*PROBLEM REQUIREMENTS*
Starting at the line that contains "Next target: the green", return every line down to the end of the records below, exactly as written.
=== MATERIAL TO PROCESS ===
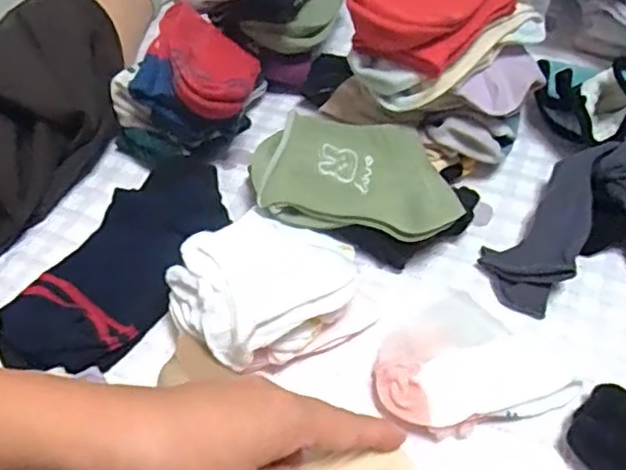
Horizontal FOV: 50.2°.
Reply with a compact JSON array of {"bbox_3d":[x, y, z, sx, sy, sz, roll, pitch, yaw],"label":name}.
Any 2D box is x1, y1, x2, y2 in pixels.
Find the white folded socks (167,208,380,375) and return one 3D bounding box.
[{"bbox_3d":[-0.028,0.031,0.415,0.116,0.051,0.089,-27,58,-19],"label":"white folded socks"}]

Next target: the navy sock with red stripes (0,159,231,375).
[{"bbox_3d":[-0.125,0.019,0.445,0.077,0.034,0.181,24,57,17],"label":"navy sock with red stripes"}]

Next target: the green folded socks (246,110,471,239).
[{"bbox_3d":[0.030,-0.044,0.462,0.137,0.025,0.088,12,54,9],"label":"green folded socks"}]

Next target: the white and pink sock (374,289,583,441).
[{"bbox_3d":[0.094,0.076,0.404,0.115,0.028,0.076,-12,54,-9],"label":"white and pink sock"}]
===
*RESULT OF THIS TASK*
Next target: the green folded socks (246,110,471,239).
[{"bbox_3d":[0.030,-0.044,0.462,0.137,0.025,0.088,12,54,9],"label":"green folded socks"}]

Next target: the white and pink sock (374,289,583,441).
[{"bbox_3d":[0.094,0.076,0.404,0.115,0.028,0.076,-12,54,-9],"label":"white and pink sock"}]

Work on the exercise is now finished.